I am creating a workflow that will match up two transactional files on Account Id and Amount, then identify if the transaction was found in both (Duplicate) or not. So far I am using the Join Tool to 'join' the two tables on Account Id and Amount, the Left and Right out going anchors are giving me the truly unique records that I need, but the Join Anchor is where my problem is arising.
The Join Anchor is giving me records where the account is truly in both tables and thus a "duplicate", but I am also getting records where the account is in one table with 2 rows of the same amount and in the other table with a single row of that same amount.
Think something like this:
Table #1
V_ID | V_Act | V_Amt |
1 | 123 | 100 |
2 | 123 | 100 |
3 | 234 | 50 |
Table #2
L_ID | L_Act | L_Amt |
7 | 123 | 100 |
8 | 234 | 50 |
9 | 234 | 50 |
After Join
V_ID | V_Act | V_Amt | L_ID | L_Act | L_Amt |
1 | 123 | 100 | 7 | 123 | 100 |
2 | 123 | 100 | 7 | 123 | 100 |
3 | 234 | 50 | 8 | 234 | 50 |
3 | 234 | 50 | 9 | 234 | 50 |
I have created unique row ids for each record to identify if the row is being duplicated from the join tool, below is an example of the type of results my Join Anchor is providing.
V_Str | L_Str |
97 | 544 |
98 | 544 |
149 | 316 |
156 | 316 |
221 | 94 |
224 | 94 |
521 | 64 |
521 | 65 |
522 | 64 |
522 | 65 |
561 | 858 |
562 | 858 |
615 | 106 |
616 | 106 |
622 | 257 |
622 | 258 |
757 | 25 |
As you can see the L_Str row 544 is being joined to the V_Str rows 97 and 98. In this case V_Str row 97 and L_Str row 544 are consider a "duplicate" and V_Str row 98 would need to be kept to continue through the process.
In another case V_Str row 622 is being joined with L_Str rows 257 and 258. In this case L_Str row 257 and V_Str row 622 are consider a "duplicate" and L_Str row 258 would need to be kept to continue through the process.
There are also cases like V_Str rows 521 and 522 which are both joining individually to L_Str rows 64 and 65. In this case both V_Str rows 521 and 522 AND L_Str rows 64 and 65 are considered 'duplicate'.
Finally in a case like V_Str row 757, this record would be a straight forward duplicate so V_Str 757 and L_Str 25 should be considered "duplicate".
I am hoping that someone can come up with a good solution for this problem.
TIA
@brianfia , I may be understanding the problem incorrectly, but why not just union the two tables and then do a unique tool based on Account and Amount to find the values? see screenshot and attached workflow.
I may not have explained it well enough.
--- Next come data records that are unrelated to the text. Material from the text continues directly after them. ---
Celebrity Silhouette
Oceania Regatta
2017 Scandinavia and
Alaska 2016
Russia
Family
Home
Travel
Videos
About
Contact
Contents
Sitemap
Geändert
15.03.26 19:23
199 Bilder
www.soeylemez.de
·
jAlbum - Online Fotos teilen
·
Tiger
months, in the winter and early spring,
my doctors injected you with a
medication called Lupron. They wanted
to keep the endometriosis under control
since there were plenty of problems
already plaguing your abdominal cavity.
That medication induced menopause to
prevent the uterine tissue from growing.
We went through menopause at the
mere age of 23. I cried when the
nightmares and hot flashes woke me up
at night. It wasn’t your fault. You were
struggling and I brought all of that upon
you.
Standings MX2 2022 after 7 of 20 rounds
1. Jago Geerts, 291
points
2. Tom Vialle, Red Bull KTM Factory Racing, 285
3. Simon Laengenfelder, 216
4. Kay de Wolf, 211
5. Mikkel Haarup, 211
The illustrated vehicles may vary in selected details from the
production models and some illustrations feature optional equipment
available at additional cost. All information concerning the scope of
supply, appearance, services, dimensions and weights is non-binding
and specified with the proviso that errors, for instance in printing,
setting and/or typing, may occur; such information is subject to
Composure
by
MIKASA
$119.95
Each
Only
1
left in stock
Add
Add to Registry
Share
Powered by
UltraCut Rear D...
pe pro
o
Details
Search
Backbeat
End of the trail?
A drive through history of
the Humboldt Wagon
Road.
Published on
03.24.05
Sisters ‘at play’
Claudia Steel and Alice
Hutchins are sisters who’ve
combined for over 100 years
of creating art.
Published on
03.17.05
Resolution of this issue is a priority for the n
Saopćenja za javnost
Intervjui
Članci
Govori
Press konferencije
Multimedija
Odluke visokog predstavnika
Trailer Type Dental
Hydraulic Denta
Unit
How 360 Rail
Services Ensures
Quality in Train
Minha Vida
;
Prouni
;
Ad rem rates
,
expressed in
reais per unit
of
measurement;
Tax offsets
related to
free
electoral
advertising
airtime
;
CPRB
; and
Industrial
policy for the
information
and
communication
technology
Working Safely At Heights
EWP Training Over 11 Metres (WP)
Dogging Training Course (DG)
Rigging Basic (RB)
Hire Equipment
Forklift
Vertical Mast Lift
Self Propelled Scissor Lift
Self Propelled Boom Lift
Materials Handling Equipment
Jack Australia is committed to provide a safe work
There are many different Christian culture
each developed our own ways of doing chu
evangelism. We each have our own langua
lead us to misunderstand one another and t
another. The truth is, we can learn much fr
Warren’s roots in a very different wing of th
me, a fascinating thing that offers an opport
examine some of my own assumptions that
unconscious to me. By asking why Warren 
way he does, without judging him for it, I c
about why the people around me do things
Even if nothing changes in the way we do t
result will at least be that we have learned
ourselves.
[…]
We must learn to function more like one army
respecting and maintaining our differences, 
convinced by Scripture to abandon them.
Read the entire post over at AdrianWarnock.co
Basically we are getting transactions from two different systems, A and B, but only transactions in A are fulfilled by A while System B contains some but not all the same transactions as system A and also contains unique transactions to system B.
Another way to think of it is:
System A fulfills orders and keeps a list of the transactions that it fulfills.
System B sends transactions to A to fulfill but also fulfills orders on its own. The transactions that it sends to A are the ones that I need to eliminate, but there are no identifiers that state these were sent to A.
I need to get a list of all orders fulfilled
Certain transactions can reside in both systems and other than account id and dollar amount of the transaction, there are no other unique fields.
** I am working to get more uniquely identifiable fields, but in the interim I need to find a solution for what I am currently given.
Take your system A as the left join table, system B as the right. Then L and R anchor should give you distinct orders.
You problem is handle the inner join. Since only B sends to A, if there is a match, then any matching ID from B will give you a list of things you can drop from B table.